%%
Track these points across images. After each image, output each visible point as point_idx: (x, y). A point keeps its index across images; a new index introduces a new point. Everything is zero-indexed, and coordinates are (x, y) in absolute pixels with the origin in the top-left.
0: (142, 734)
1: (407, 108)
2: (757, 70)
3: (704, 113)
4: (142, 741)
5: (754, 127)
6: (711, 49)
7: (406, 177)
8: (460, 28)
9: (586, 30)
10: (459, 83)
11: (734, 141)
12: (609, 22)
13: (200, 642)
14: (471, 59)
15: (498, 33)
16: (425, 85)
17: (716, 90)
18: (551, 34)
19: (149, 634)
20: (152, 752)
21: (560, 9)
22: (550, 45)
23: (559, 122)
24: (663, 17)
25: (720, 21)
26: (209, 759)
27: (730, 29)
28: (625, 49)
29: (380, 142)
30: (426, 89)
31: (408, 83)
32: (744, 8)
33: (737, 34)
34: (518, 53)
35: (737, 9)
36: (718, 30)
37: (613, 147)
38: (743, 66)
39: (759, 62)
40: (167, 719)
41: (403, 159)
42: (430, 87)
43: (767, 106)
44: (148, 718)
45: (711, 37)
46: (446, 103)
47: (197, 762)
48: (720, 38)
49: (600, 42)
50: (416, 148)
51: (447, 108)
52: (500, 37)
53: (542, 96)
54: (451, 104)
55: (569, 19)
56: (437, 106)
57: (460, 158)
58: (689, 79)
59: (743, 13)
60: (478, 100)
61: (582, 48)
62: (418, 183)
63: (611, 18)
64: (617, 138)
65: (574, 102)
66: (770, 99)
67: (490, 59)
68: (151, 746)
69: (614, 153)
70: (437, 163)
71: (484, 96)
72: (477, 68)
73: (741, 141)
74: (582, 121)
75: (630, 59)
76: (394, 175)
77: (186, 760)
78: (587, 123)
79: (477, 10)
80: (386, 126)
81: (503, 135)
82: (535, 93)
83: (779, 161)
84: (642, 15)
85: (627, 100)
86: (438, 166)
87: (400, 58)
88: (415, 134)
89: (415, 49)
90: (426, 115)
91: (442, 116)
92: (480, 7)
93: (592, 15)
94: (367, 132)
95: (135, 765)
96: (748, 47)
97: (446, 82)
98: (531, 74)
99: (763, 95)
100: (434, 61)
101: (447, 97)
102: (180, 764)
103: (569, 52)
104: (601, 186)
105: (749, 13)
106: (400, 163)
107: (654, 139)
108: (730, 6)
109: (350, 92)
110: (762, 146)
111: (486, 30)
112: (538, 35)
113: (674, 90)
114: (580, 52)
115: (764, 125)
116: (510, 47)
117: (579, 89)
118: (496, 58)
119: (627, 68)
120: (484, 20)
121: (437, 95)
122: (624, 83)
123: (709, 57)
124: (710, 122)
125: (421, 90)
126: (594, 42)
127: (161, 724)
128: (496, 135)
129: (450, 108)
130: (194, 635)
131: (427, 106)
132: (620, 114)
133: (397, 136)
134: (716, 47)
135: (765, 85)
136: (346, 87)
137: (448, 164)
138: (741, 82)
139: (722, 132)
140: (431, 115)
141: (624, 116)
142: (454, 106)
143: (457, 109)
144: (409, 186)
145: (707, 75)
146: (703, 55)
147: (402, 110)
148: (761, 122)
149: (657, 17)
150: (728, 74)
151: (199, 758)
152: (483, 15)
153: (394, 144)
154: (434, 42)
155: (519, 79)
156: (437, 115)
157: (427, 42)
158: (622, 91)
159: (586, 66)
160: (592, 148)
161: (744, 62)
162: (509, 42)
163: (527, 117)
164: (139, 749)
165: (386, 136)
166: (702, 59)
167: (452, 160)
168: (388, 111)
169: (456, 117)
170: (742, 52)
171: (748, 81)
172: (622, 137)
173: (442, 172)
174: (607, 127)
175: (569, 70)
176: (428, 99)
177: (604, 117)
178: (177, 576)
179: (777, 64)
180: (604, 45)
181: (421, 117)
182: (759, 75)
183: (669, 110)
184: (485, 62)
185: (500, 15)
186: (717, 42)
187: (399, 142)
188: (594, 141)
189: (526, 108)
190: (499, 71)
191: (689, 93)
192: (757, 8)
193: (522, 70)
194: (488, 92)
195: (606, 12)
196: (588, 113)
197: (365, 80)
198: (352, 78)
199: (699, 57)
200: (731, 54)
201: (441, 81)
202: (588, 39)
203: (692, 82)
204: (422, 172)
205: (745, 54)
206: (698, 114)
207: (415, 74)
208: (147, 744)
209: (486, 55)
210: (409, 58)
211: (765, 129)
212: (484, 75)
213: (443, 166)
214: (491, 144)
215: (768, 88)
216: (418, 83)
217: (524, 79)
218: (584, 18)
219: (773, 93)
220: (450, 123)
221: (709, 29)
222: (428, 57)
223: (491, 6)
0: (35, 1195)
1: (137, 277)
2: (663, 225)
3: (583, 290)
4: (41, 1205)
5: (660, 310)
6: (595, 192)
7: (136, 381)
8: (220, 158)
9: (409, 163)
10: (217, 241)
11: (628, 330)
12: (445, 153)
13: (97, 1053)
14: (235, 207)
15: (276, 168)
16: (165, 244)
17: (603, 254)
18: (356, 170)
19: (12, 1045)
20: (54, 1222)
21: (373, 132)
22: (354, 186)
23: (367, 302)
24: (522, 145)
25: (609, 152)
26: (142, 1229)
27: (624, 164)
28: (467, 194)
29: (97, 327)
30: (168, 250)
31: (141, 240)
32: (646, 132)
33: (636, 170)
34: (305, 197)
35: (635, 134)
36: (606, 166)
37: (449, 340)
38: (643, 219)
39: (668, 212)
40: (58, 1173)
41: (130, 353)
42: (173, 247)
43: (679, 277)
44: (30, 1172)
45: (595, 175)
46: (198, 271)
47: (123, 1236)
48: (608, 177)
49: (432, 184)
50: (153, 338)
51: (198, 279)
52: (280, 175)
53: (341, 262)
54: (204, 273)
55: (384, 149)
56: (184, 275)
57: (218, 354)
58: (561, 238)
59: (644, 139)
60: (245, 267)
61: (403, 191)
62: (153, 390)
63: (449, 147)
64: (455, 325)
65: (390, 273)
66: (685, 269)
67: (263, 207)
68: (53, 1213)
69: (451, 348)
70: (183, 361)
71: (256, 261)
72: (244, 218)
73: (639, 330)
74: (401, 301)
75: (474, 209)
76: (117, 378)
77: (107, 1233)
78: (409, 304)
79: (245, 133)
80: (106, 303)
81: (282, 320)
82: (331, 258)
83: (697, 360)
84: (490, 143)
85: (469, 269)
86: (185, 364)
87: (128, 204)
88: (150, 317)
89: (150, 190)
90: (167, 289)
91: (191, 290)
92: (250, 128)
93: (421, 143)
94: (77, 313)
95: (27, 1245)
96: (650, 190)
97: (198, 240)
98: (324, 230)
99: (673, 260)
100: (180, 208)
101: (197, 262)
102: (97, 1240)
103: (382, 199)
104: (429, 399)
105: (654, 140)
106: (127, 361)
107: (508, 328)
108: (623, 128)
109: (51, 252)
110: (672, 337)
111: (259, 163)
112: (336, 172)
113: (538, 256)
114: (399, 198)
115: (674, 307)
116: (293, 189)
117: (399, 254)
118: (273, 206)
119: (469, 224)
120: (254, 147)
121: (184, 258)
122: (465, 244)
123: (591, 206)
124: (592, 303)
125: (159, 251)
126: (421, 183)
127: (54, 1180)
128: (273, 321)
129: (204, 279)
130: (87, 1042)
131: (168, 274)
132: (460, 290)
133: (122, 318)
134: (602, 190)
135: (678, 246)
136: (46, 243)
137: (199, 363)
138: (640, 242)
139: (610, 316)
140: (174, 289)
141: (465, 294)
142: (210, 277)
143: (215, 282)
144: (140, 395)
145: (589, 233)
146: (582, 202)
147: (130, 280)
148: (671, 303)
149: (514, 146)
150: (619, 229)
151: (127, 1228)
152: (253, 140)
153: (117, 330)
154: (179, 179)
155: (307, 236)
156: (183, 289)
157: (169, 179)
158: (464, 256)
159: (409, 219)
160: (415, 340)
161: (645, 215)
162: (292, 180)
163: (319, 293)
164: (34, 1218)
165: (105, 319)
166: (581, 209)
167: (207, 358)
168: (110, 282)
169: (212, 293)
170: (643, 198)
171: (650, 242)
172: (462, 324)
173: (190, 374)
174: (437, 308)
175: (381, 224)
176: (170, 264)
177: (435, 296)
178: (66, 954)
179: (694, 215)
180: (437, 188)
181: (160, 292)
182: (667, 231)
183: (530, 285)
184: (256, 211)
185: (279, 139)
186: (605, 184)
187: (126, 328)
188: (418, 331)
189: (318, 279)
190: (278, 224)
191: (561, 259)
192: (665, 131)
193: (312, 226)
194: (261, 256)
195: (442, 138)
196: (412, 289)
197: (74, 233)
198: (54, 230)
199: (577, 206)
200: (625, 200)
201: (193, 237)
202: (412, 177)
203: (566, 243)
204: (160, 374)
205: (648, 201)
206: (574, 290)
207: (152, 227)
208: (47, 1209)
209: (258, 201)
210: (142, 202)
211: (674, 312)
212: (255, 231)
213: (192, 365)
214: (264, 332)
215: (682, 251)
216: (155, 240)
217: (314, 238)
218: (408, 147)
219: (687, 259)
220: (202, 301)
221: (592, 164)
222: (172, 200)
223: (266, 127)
%%
Copy the records above line for line without any changes. Begin with the first line and stop after the line that contains "4: (142, 741)".

_ANSWER AREA_
Track these points across images. After each image, output each visible point as point_idx: (x, y). A point keeps its index across images; a new index introduces a new point. Everything is zero-indexed, and coordinates are (x, y) in absolute pixels with the origin in the top-left.
0: (142, 734)
1: (407, 108)
2: (757, 70)
3: (704, 113)
4: (142, 741)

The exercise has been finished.